Charlie discusses the future of Twitter and touches on what I think are two key points: corporate twitter and content subscription.
The key as Charlie discusses is the opt-in and one-way nature of Twitter. That is, I only get updates from someone if I explicitly choose to receive them, and the party I subscribe to doesn't necessarily need to listen to me.
That sure sounds a lot like an RSS aggregator, doesn't it? To me, Twitter is exactly that: a messaging aggregator. The future of Twitter is a messaging platform.
Twitter has a number of ways to deliver updates - you can get them on your phone (via SMS), from IM, or on the web. And of course, you can get them as RSS and bring them anywhere you want. You can also send the updates from any of those mediums. Ever better, Twitter has an API for putting data in and getting messages out, which means I can update Twitter and have this "status update" sent out to Facebook, my blog, and so on.
Delivery based on context and priority
The key feature that would have to be added would be choosing how and when I want updates on an individual channel level. I may want to get updates from Charlie or Corey immediately because I'm more likely to meet up with them for dinner, but there are others I follow where I don't need to be notified as immediately (e.g., they don't live near me, but I'm interested in what they have to say). Today, I only have the option to turn on SMS notifications wholesale, not for individual channels. If Twitter is to become a messaging platform, this needs to change.
I'm envisioning something like a priority scale - I assign priorities to certain people and to certain devices. I always have my phone, so SMS is a surefire way to reach me. It's also the most expensive way to reach me (both on my end and on Twitter's end), so I don't want every message to get me there. Accordingly, the bar for sending me messages on my phone is going to be relatively high (and a big reason I haven't activated Twitter on my phone yet). Conversely, delivering something to my feed reader at home costs nothing, but is also less likely to reach me.
In the Enterprise
As Charlie discusses, the same problem exists in the enterprise. We have a number of ways to communicate with colleagues right now - e-mail, voicemail, IM, Blackberry push messages, personal phone and/or SMS in emergencies, and even post-it notes. Worse yet, regulated industries like investment banking and law firms may have retention requirements on all of those messages. Among other benefits, Twitter can offer retention out of the box and the ability to add new delivery mechanisms down the road with little risk.

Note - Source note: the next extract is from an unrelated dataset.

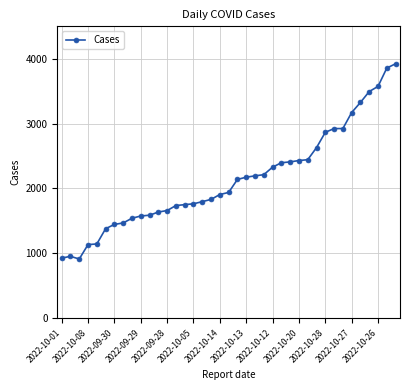

What is the maximum value shown in the chart?

3923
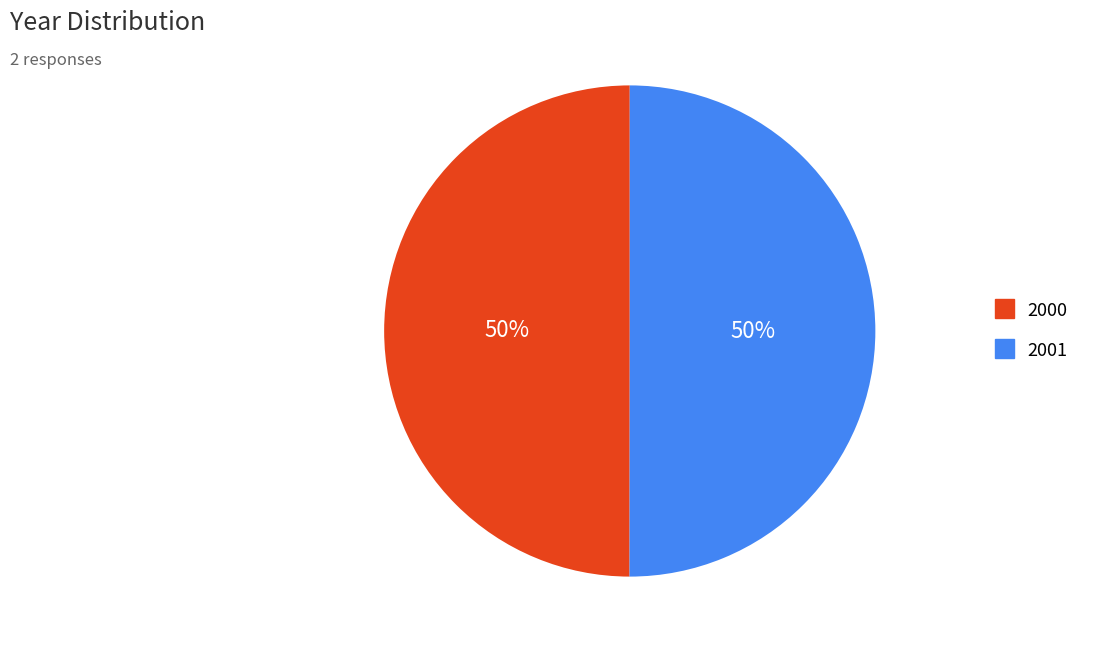

True or false: 2001 accounts for 37% of the total.

False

We also build and maintain a lot of infrastructure and applications to deliver contextual information to our users. We deliver messages to the Blackberry, to desktop applications, to an Exchange mailbox, and to use within other internal applications. This infrastructure is effectively Twitter, though unfortunately is not nearly as centralized (yet - there's an effort to do that).
Imagine if we could simply have our users subscribe to different channels and then choose where to receive those messages. A critical issue (a server's down, or a stock price dropped more than 20%) might get delivered immediately to a phone, while something more mundane gets delivered to a feed reader. Obviously, this doesn't sound that much different to Newsgator on the consumption side (Newsgator has tools that cover most of the others and SMS and IM can be added), but the big advantage I see with Twitter is the simplicity in publishing. It's nearly trivial to send an e-mail - I mean, we can even do that in a SQL Server trigger.
Being aware of location
Another opportunity would be with location-aware clients. Imagine if you can subscribe to a channel of things close to me, which is especially powerful if you have a Twitter client on a GPS-enabled Blackberry, etc. When I'm in Union Square, a message from someone else in Union Square looking to grab a drink immediately becomes more relevant to me (perhaps more so than a message from Charlie when he's on his cross-country trip). Location awareness is even more important when you get into commercial content that Charlie discussed.
Of course, like all location-based services, the real challenge is understanding geography. When I'm in the West Village, I may be more likely to meet up with someone up near Lincoln Center than someone in Jersey City. This can be addressed, and worst case scenario being able to follow anyone within 2 miles of me is still a useful feature.